§ **Provided entries**
begin

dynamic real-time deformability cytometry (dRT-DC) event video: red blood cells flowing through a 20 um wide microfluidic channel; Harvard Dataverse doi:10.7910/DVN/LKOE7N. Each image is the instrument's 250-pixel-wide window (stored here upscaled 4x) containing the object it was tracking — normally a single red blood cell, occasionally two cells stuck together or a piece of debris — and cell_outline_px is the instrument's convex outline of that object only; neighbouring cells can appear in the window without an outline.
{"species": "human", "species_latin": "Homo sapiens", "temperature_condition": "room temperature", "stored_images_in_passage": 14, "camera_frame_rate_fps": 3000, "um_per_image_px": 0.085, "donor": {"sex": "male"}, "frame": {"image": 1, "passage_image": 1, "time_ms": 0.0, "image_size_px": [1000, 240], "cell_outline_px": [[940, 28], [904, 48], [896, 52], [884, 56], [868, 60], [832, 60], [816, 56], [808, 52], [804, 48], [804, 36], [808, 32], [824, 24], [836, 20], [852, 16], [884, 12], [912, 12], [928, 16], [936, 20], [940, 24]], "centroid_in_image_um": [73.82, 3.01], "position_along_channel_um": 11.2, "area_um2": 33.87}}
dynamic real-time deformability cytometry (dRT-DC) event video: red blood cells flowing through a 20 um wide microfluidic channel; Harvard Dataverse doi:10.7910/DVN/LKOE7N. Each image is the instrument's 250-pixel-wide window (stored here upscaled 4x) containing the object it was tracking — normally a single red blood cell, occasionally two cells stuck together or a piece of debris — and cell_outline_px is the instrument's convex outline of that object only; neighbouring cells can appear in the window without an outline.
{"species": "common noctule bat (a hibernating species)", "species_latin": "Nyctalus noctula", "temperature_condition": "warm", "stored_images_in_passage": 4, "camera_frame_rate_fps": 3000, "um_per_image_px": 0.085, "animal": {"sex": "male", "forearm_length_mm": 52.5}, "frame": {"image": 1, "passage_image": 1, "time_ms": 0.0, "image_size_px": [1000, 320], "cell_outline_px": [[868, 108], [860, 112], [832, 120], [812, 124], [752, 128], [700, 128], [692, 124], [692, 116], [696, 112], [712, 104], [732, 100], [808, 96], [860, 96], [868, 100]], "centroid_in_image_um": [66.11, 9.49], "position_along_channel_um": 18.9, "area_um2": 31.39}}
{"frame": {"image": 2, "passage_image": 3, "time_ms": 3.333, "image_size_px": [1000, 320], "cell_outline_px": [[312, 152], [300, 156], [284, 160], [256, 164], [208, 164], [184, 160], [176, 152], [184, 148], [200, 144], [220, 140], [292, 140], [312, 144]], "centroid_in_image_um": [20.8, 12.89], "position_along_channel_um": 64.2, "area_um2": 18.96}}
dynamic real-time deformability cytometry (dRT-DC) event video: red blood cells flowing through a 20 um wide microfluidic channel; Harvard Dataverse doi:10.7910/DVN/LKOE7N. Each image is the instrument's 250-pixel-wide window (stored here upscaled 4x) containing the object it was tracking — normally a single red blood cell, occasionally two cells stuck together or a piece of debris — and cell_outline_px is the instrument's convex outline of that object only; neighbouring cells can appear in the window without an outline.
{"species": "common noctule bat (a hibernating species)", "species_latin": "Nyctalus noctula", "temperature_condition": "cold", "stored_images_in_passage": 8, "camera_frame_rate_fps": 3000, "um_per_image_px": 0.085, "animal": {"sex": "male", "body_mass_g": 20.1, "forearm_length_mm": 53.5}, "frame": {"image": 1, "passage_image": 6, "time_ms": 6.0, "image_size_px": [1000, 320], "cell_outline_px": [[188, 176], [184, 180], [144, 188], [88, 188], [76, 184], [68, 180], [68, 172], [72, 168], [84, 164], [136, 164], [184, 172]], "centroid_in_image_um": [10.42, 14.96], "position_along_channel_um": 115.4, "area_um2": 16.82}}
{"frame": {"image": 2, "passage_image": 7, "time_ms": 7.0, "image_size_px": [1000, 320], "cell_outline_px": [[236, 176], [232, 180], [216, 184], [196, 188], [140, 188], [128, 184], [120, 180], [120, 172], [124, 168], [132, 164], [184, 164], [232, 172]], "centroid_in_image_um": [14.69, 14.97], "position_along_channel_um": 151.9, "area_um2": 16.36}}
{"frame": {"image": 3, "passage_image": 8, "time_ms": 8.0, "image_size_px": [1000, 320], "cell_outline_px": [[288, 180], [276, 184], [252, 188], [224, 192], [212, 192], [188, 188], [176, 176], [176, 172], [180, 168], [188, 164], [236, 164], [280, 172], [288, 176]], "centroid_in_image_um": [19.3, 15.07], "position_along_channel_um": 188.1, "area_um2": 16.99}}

end

§ **Short exercise**
Reproduce the entire listing word for word.

§ **Output of the exercise**
dynamic real-time deformability cytometry (dRT-DC) event video: red blood cells flowing through a 20 um wide microfluidic channel; Harvard Dataverse doi:10.7910/DVN/LKOE7N. Each image is the instrument's 250-pixel-wide window (stored here upscaled 4x) containing the object it was tracking — normally a single red blood cell, occasionally two cells stuck together or a piece of debris — and cell_outline_px is the instrument's convex outline of that object only; neighbouring cells can appear in the window without an outline.
{"species": "human", "species_latin": "Homo sapiens", "temperature_condition": "room temperature", "stored_images_in_passage": 14, "camera_frame_rate_fps": 3000, "um_per_image_px": 0.085, "donor": {"sex": "male"}, "frame": {"image": 1, "passage_image": 1, "time_ms": 0.0, "image_size_px": [1000, 240], "cell_outline_px": [[940, 28], [904, 48], [896, 52], [884, 56], [868, 60], [832, 60], [816, 56], [808, 52], [804, 48], [804, 36], [808, 32], [824, 24], [836, 20], [852, 16], [884, 12], [912, 12], [928, 16], [936, 20], [940, 24]], "centroid_in_image_um": [73.82, 3.01], "position_along_channel_um": 11.2, "area_um2": 33.87}}
dynamic real-time deformability cytometry (dRT-DC) event video: red blood cells flowing through a 20 um wide microfluidic channel; Harvard Dataverse doi:10.7910/DVN/LKOE7N. Each image is the instrument's 250-pixel-wide window (stored here upscaled 4x) containing the object it was tracking — normally a single red blood cell, occasionally two cells stuck together or a piece of debris — and cell_outline_px is the instrument's convex outline of that object only; neighbouring cells can appear in the window without an outline.
{"species": "common noctule bat (a hibernating species)", "species_latin": "Nyctalus noctula", "temperature_condition": "warm", "stored_images_in_passage": 4, "camera_frame_rate_fps": 3000, "um_per_image_px": 0.085, "animal": {"sex": "male", "forearm_length_mm": 52.5}, "frame": {"image": 1, "passage_image": 1, "time_ms": 0.0, "image_size_px": [1000, 320], "cell_outline_px": [[868, 108], [860, 112], [832, 120], [812, 124], [752, 128], [700, 128], [692, 124], [692, 116], [696, 112], [712, 104], [732, 100], [808, 96], [860, 96], [868, 100]], "centroid_in_image_um": [66.11, 9.49], "position_along_channel_um": 18.9, "area_um2": 31.39}}
{"frame": {"image": 2, "passage_image": 3, "time_ms": 3.333, "image_size_px": [1000, 320], "cell_outline_px": [[312, 152], [300, 156], [284, 160], [256, 164], [208, 164], [184, 160], [176, 152], [184, 148], [200, 144], [220, 140], [292, 140], [312, 144]], "centroid_in_image_um": [20.8, 12.89], "position_along_channel_um": 64.2, "area_um2": 18.96}}
dynamic real-time deformability cytometry (dRT-DC) event video: red blood cells flowing through a 20 um wide microfluidic channel; Harvard Dataverse doi:10.7910/DVN/LKOE7N. Each image is the instrument's 250-pixel-wide window (stored here upscaled 4x) containing the object it was tracking — normally a single red blood cell, occasionally two cells stuck together or a piece of debris — and cell_outline_px is the instrument's convex outline of that object only; neighbouring cells can appear in the window without an outline.
{"species": "common noctule bat (a hibernating species)", "species_latin": "Nyctalus noctula", "temperature_condition": "cold", "stored_images_in_passage": 8, "camera_frame_rate_fps": 3000, "um_per_image_px": 0.085, "animal": {"sex": "male", "body_mass_g": 20.1, "forearm_length_mm": 53.5}, "frame": {"image": 1, "passage_image": 6, "time_ms": 6.0, "image_size_px": [1000, 320], "cell_outline_px": [[188, 176], [184, 180], [144, 188], [88, 188], [76, 184], [68, 180], [68, 172], [72, 168], [84, 164], [136, 164], [184, 172]], "centroid_in_image_um": [10.42, 14.96], "position_along_channel_um": 115.4, "area_um2": 16.82}}
{"frame": {"image": 2, "passage_image": 7, "time_ms": 7.0, "image_size_px": [1000, 320], "cell_outline_px": [[236, 176], [232, 180], [216, 184], [196, 188], [140, 188], [128, 184], [120, 180], [120, 172], [124, 168], [132, 164], [184, 164], [232, 172]], "centroid_in_image_um": [14.69, 14.97], "position_along_channel_um": 151.9, "area_um2": 16.36}}
{"frame": {"image": 3, "passage_image": 8, "time_ms": 8.0, "image_size_px": [1000, 320], "cell_outline_px": [[288, 180], [276, 184], [252, 188], [224, 192], [212, 192], [188, 188], [176, 176], [176, 172], [180, 168], [188, 164], [236, 164], [280, 172], [288, 176]], "centroid_in_image_um": [19.3, 15.07], "position_along_channel_um": 188.1, "area_um2": 16.99}}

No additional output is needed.